El padre Pol estaba claramente turbado.

– Ni lo ha mencionado. Sólo se ha acogido a sagrado por el crimen del cual Toca Nia lo acusaba.

– Entonces, según el código eclesiástico que habéis citado, no se ha acogido a sagrado de la manera debida y, por consiguiente, no puede solicitar refugio.

El padre Pol estaba indeciso. Al fin, tomó una determinación y se hizo atrás con un ademán indicando que le precedieran.

– Plantearemos la cuestión al hermano Cian -dijo a media voz.

Cian estaba sentado en la penumbra del jardín trasero de la iglesia cuando el padre Pol llevó ante él a Fidelma y Murchad.

– Se me ha concedido refugio -anunció-. Podéis decírselo a Toca Nia. Pienso quedarme aquí. Ni vosotros ni vuestras leyes pueden tocarme.

Murchad frunció el ceño y abrió la boca, pero Fidelma lo hizo callar con una seña.

– ¿Qué te hace pensar que Toca Nia vaya a hacerte caso? -preguntó con inocencia fingida.

– Tú tienes pico de oro, Fidelma. Puedes hablarle sobre la ley del refugio sagrado.

– No creo que a Tola Nia siga interesándole la ley.

El hermano Cian pestañeó varias veces.

– ¿Queréis decir que ha retirado los cargos?

Fidelma escrutó profundamente los ojos de Cian. Veía suspicacia, incluso esperanza, pero no había astucia ni malicia.

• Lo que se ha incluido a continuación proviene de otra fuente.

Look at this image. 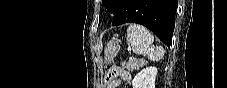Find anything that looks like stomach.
<instances>
[{
  "label": "stomach",
  "mask_w": 227,
  "mask_h": 88,
  "mask_svg": "<svg viewBox=\"0 0 227 88\" xmlns=\"http://www.w3.org/2000/svg\"><path fill=\"white\" fill-rule=\"evenodd\" d=\"M120 46L117 41H109L105 47V61L109 62L113 59L119 52Z\"/></svg>",
  "instance_id": "obj_1"
}]
</instances>
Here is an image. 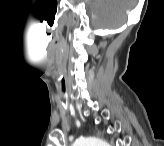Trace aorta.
Returning a JSON list of instances; mask_svg holds the SVG:
<instances>
[{"label":"aorta","mask_w":164,"mask_h":146,"mask_svg":"<svg viewBox=\"0 0 164 146\" xmlns=\"http://www.w3.org/2000/svg\"><path fill=\"white\" fill-rule=\"evenodd\" d=\"M78 146H106L107 143L99 138H87V139H83L81 140Z\"/></svg>","instance_id":"762f6f07"}]
</instances>
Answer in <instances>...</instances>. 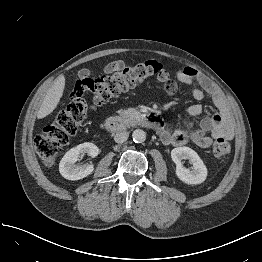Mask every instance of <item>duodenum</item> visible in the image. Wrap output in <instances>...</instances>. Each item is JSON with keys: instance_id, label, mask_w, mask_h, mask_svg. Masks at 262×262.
Returning a JSON list of instances; mask_svg holds the SVG:
<instances>
[{"instance_id": "410a0bca", "label": "duodenum", "mask_w": 262, "mask_h": 262, "mask_svg": "<svg viewBox=\"0 0 262 262\" xmlns=\"http://www.w3.org/2000/svg\"><path fill=\"white\" fill-rule=\"evenodd\" d=\"M136 124L152 129L157 123L154 119H143L136 122L126 117H111L105 120L104 127L108 132L114 133L132 127Z\"/></svg>"}]
</instances>
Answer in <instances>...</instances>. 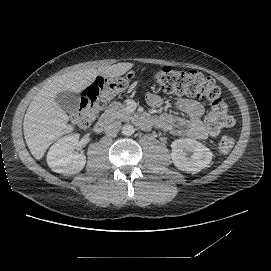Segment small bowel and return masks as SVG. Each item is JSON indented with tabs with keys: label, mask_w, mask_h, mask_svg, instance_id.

– Quiero decir que Toca Nia está muerto.

La reacción sorprendida de Cian era indiscutible.

– ¿Muerto? ¿Cómo es posible?

– Han asesinado a Toca Nia aproximadamente a la misma hora en que tú has huido del barco.

Cian dio un paso atrás involuntario. Su sobresalto era genuino: no podía estar actuando.

El padre Pol se encogió de hombros con un gesto de impotencia:

– Esto me sitúa en una posición extraña, hermano. Acogiéndome a la ley eclesiástica, os he concedido asilo dentro de esta iglesia pero sólo con respecto al cargo del que habéis dicho que os acusaban. Esto es otra cosa…

Cian miraba, ora al sacerdote, ora a Fidelma, aturdido.

– Pero yo no sé nada de la muerte de Toca Nia. ¿Qué está diciendo el padre? -preguntó a Fidelma.

– ¿Negáis que vuestra mano asestara las cuchilladas que acabaron con la vida de Toca Nia?

Cian abrió más los ojos, incapaz de asimilar lo que oía.

– ¿Habláis seriamente? ¿Insinuáis que… que se me acusa de su asesinato?

Fidelma se mostró indiferente:

– ¿De modo que lo niegas?

– ¡Por supuesto que lo niego! -gritó Cian con rabia.